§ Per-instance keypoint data
- - - - -

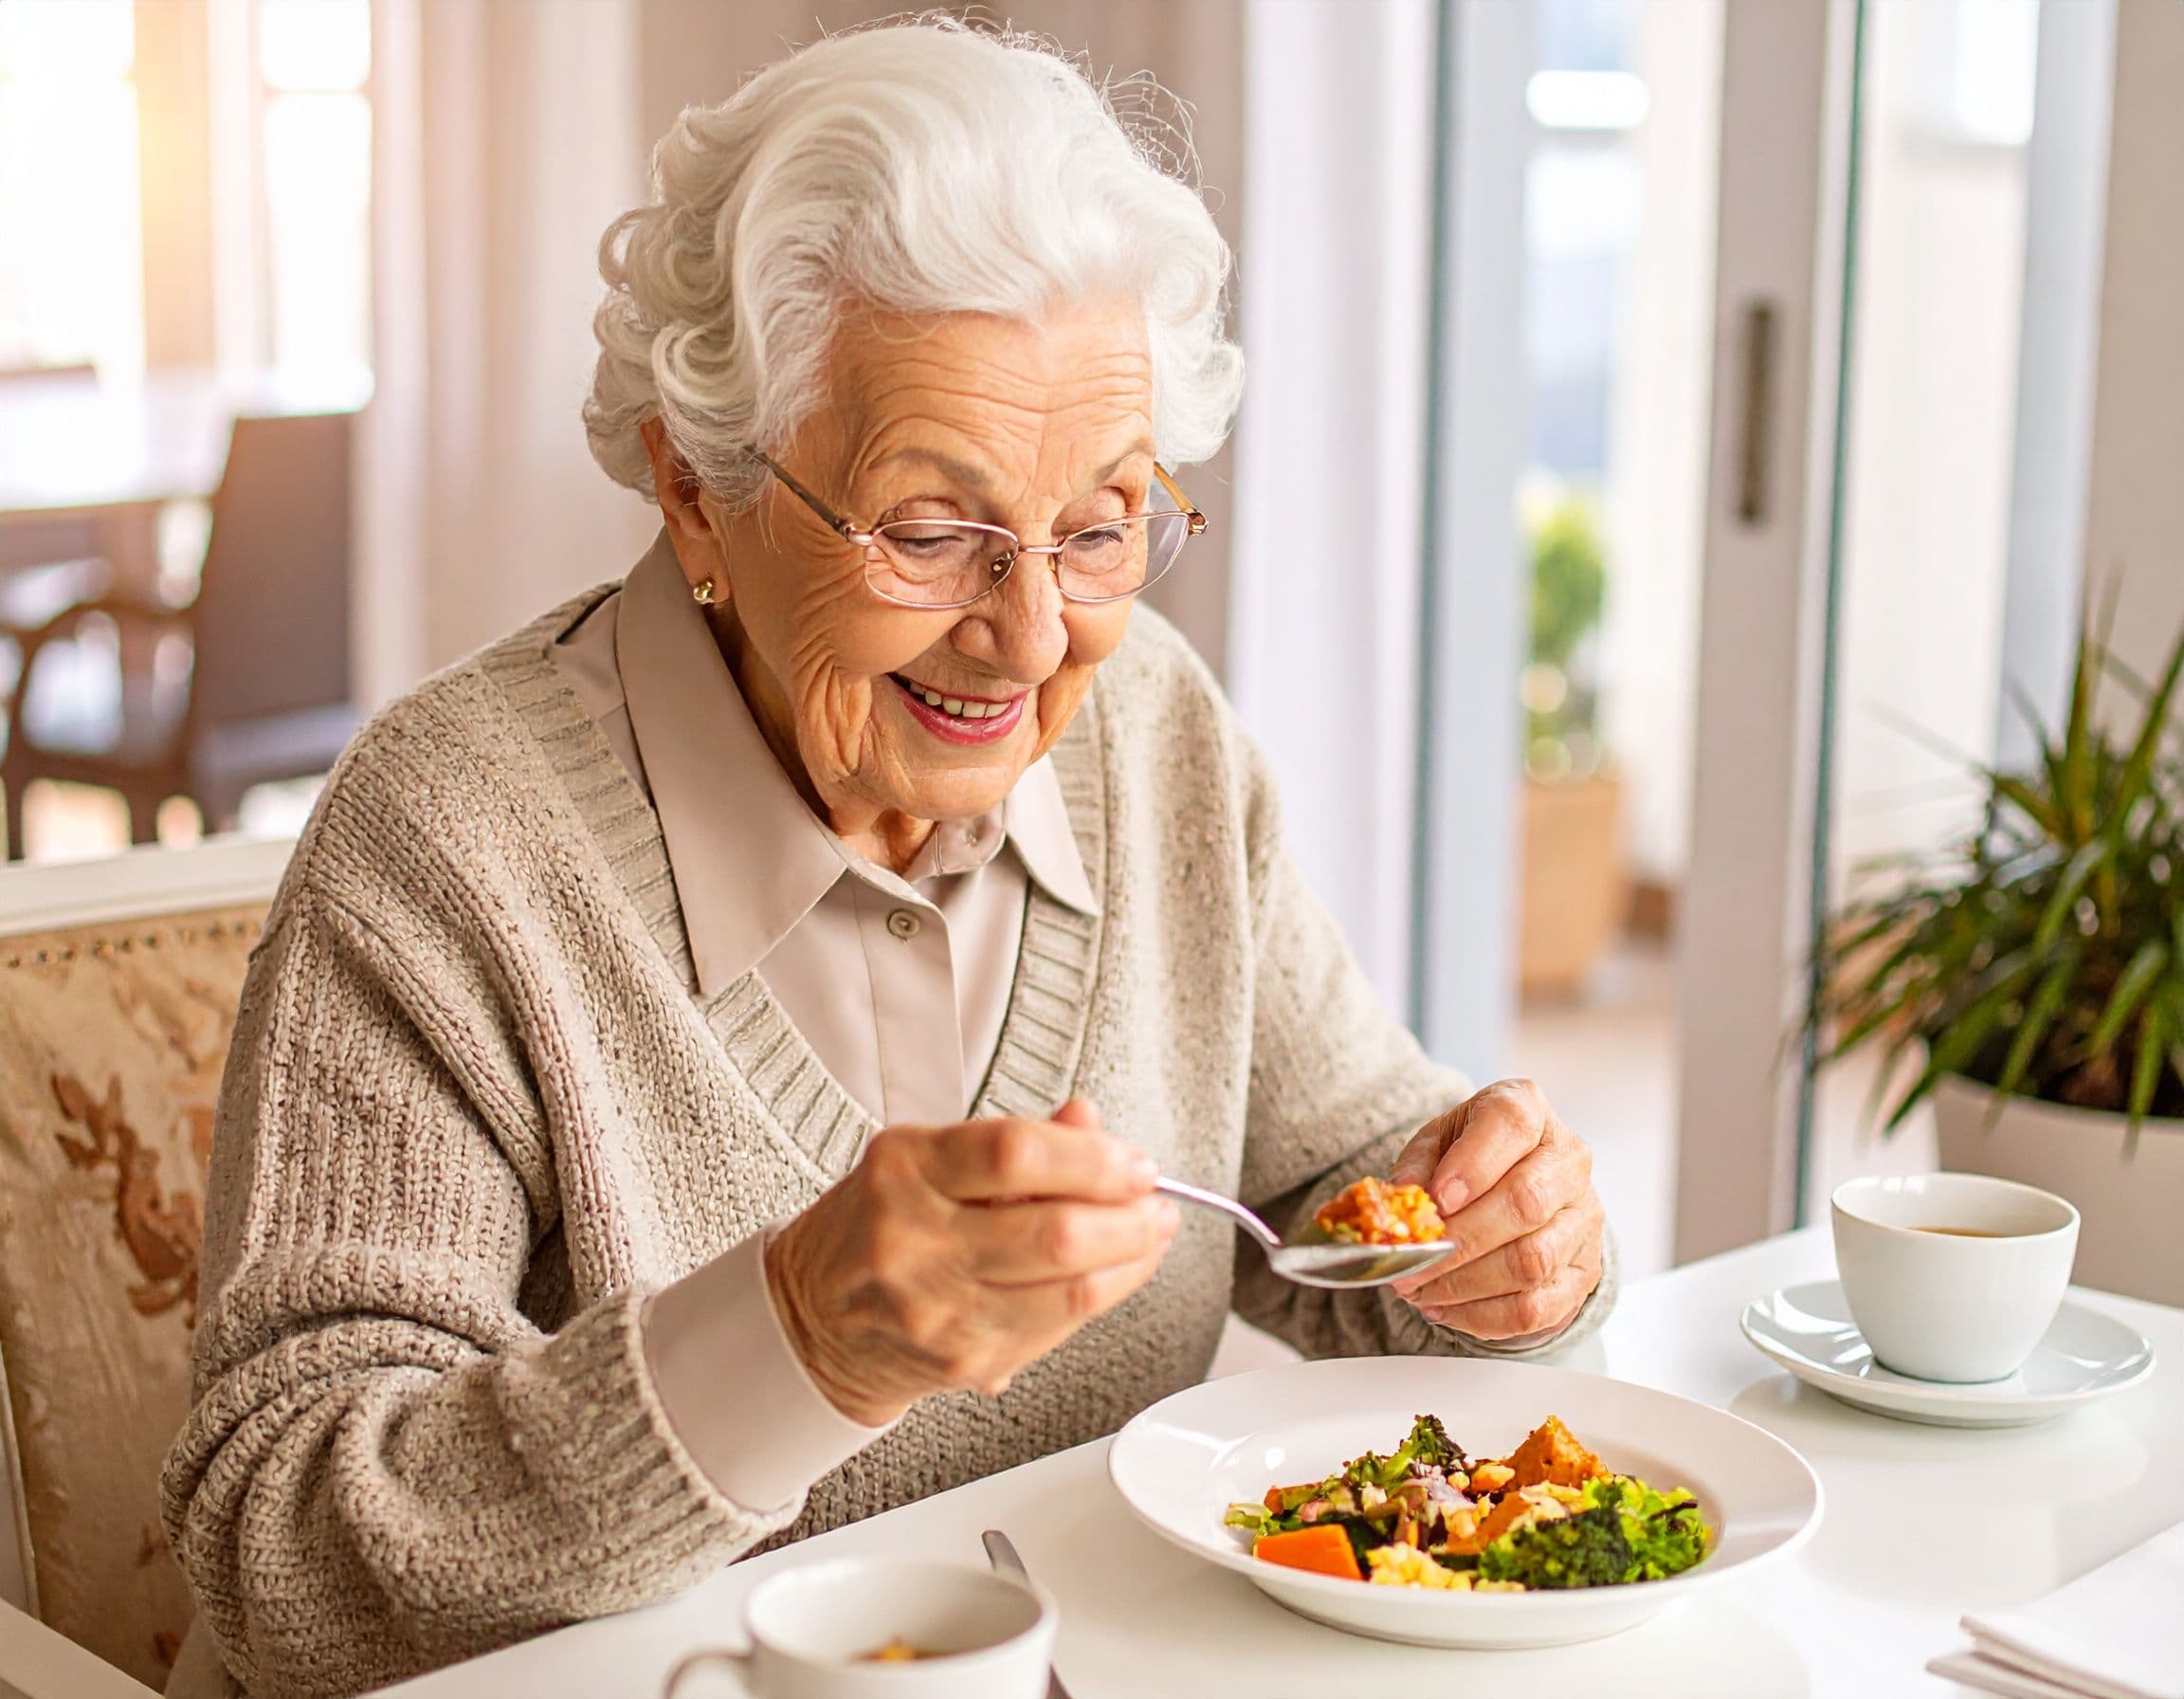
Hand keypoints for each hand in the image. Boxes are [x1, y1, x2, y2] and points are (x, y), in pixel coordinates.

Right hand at [766, 1099, 1179, 1425]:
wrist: (812, 1318)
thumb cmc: (878, 1224)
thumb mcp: (928, 1159)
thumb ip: (1015, 1143)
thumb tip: (1090, 1122)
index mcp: (905, 1167)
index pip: (1018, 1154)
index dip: (1095, 1157)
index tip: (1134, 1161)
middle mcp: (914, 1239)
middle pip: (1056, 1232)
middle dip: (1130, 1217)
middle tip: (1157, 1204)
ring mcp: (937, 1308)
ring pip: (1069, 1291)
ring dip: (1131, 1261)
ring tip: (1150, 1237)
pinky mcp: (960, 1361)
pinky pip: (1056, 1330)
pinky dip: (1101, 1298)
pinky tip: (1115, 1275)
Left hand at [1385, 1078, 1603, 1341]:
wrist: (1515, 1187)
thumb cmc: (1468, 1159)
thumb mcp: (1435, 1144)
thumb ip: (1417, 1165)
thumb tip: (1404, 1196)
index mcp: (1528, 1109)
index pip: (1510, 1124)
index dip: (1472, 1165)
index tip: (1435, 1200)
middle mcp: (1567, 1160)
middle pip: (1525, 1203)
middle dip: (1461, 1240)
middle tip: (1412, 1262)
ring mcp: (1583, 1218)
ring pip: (1532, 1261)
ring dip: (1466, 1284)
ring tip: (1420, 1288)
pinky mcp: (1582, 1271)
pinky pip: (1538, 1307)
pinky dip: (1483, 1316)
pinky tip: (1445, 1308)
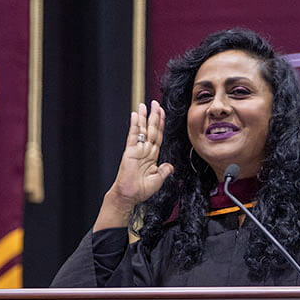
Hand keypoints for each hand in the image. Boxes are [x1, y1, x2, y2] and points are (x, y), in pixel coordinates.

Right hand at [93, 100, 173, 230]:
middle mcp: (145, 150)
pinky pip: (133, 135)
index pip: (158, 136)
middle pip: (151, 129)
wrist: (129, 196)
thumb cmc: (141, 190)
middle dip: (154, 116)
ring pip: (142, 130)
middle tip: (156, 103)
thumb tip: (170, 166)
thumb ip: (164, 171)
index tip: (162, 113)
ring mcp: (137, 150)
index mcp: (152, 156)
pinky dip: (135, 125)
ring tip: (144, 105)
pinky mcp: (130, 151)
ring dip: (144, 117)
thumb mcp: (158, 180)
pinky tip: (135, 115)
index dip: (161, 124)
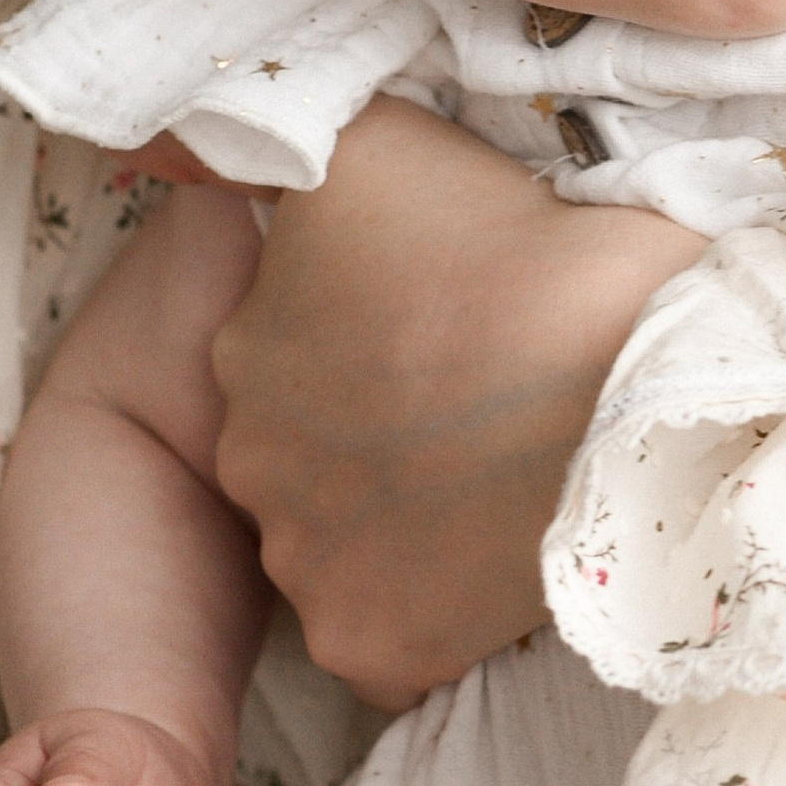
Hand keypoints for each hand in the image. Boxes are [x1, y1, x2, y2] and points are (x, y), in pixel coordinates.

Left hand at [210, 99, 700, 709]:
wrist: (627, 374)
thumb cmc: (516, 244)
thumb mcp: (373, 146)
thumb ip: (269, 139)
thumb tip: (158, 145)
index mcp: (245, 346)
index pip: (300, 357)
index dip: (384, 345)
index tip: (458, 332)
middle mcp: (249, 460)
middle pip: (317, 460)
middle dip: (384, 446)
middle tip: (485, 413)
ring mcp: (303, 562)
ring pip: (352, 552)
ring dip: (412, 534)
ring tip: (506, 489)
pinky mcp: (368, 646)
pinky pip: (395, 646)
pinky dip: (440, 620)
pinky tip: (497, 572)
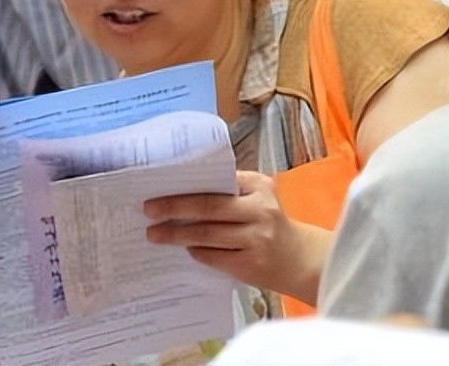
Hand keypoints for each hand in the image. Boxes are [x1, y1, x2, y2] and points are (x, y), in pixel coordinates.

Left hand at [142, 170, 329, 304]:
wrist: (300, 260)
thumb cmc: (270, 222)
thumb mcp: (259, 195)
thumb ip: (231, 187)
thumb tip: (182, 186)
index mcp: (259, 188)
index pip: (218, 181)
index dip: (187, 185)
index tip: (160, 184)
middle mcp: (260, 211)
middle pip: (208, 208)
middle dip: (174, 208)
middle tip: (149, 210)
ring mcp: (256, 240)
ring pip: (207, 235)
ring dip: (177, 235)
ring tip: (155, 234)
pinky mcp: (250, 265)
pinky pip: (214, 257)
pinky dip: (196, 251)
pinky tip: (185, 248)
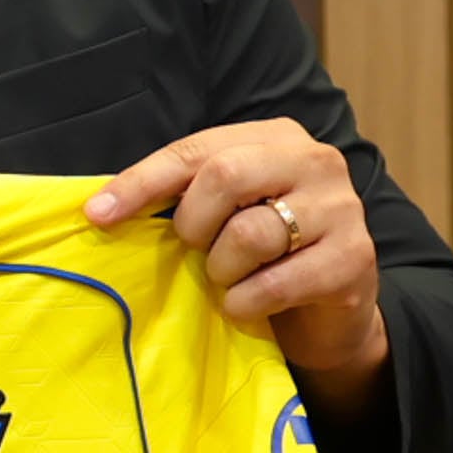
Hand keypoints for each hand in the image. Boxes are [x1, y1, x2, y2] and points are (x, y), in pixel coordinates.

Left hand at [88, 120, 389, 411]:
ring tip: (230, 278)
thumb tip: (97, 208)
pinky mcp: (355, 259)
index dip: (142, 182)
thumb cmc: (262, 256)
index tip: (97, 214)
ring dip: (222, 270)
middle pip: (225, 176)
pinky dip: (245, 302)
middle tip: (196, 250)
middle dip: (193, 224)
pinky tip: (249, 304)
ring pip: (250, 234)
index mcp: (276, 138)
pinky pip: (275, 284)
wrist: (330, 314)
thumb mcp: (222, 215)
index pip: (195, 150)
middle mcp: (316, 160)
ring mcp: (342, 207)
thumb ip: (179, 197)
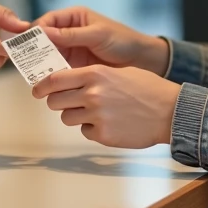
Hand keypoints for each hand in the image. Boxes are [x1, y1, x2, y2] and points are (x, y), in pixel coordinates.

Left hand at [32, 65, 180, 148]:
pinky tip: (109, 123)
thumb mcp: (119, 72)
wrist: (170, 111)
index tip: (36, 90)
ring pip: (67, 118)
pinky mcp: (103, 135)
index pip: (56, 80)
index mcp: (96, 74)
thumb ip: (93, 76)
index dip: (42, 86)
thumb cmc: (148, 88)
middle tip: (65, 103)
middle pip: (55, 101)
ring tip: (95, 112)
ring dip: (75, 116)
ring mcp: (97, 116)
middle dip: (56, 102)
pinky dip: (92, 129)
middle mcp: (92, 94)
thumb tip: (69, 80)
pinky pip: (84, 132)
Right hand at [35, 6, 168, 73]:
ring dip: (40, 63)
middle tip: (23, 60)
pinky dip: (50, 74)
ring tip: (32, 73)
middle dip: (34, 49)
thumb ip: (71, 35)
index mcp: (74, 18)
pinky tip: (45, 82)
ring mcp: (71, 50)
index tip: (26, 41)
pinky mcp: (74, 67)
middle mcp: (69, 32)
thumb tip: (44, 31)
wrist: (141, 61)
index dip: (35, 29)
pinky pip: (57, 69)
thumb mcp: (97, 35)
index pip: (48, 20)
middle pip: (44, 39)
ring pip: (48, 55)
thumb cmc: (123, 40)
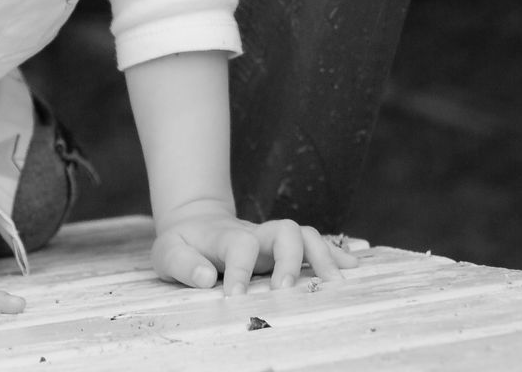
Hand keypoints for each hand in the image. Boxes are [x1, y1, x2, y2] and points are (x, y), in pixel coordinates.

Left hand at [151, 207, 360, 295]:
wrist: (196, 223)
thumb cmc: (183, 244)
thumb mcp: (168, 252)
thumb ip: (184, 264)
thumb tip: (209, 278)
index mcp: (227, 236)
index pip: (240, 245)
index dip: (240, 269)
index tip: (235, 298)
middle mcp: (258, 234)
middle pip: (286, 231)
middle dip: (291, 260)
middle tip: (286, 293)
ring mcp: (274, 240)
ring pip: (307, 236)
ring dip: (323, 256)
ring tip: (336, 283)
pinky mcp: (285, 249)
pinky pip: (316, 244)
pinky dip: (336, 253)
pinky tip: (354, 266)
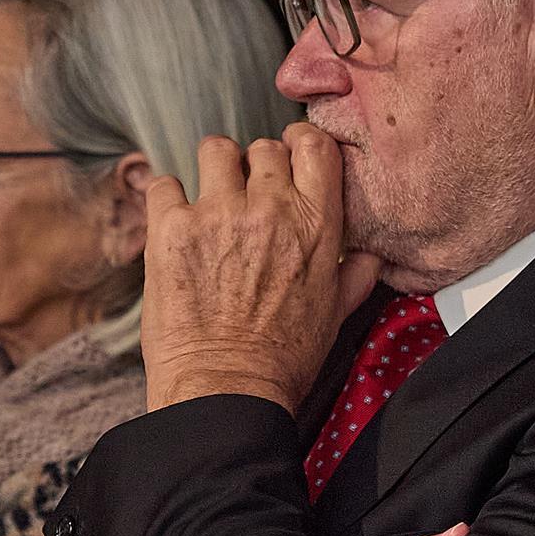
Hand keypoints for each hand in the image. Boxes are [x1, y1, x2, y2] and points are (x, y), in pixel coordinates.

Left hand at [140, 124, 383, 414]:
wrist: (225, 390)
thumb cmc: (282, 360)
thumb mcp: (335, 315)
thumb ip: (354, 275)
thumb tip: (369, 256)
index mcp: (315, 224)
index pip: (314, 146)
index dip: (298, 145)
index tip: (288, 158)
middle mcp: (269, 209)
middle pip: (262, 148)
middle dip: (255, 168)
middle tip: (245, 199)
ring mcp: (217, 214)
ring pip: (215, 151)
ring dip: (213, 172)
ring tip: (209, 203)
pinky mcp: (171, 229)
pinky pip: (165, 183)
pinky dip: (168, 199)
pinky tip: (175, 225)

- - - - -

Using only the entries above, output the line with "thumb cmc: (1468, 1159)", the line with "pinky tip: (1445, 1308)", and all lines between them, exactly as they stand.

thumb cmc: (1468, 1159)
thumb mcp: (1435, 1144)
thumb ip: (1417, 1165)
thumb tip: (1404, 1196)
index mcp: (1528, 1109)
index pip: (1510, 1124)
index dip: (1472, 1165)
index tip: (1435, 1200)
middle mcp: (1567, 1160)
middle pip: (1525, 1203)
middle dip: (1461, 1240)
middle tip: (1412, 1262)
ring mcp: (1583, 1218)
ring pip: (1532, 1261)
ring dip: (1466, 1284)
ring tip: (1420, 1288)
pinky mcp: (1582, 1271)
pinky pip: (1538, 1307)
pinky dip: (1483, 1316)
pinky tip: (1445, 1308)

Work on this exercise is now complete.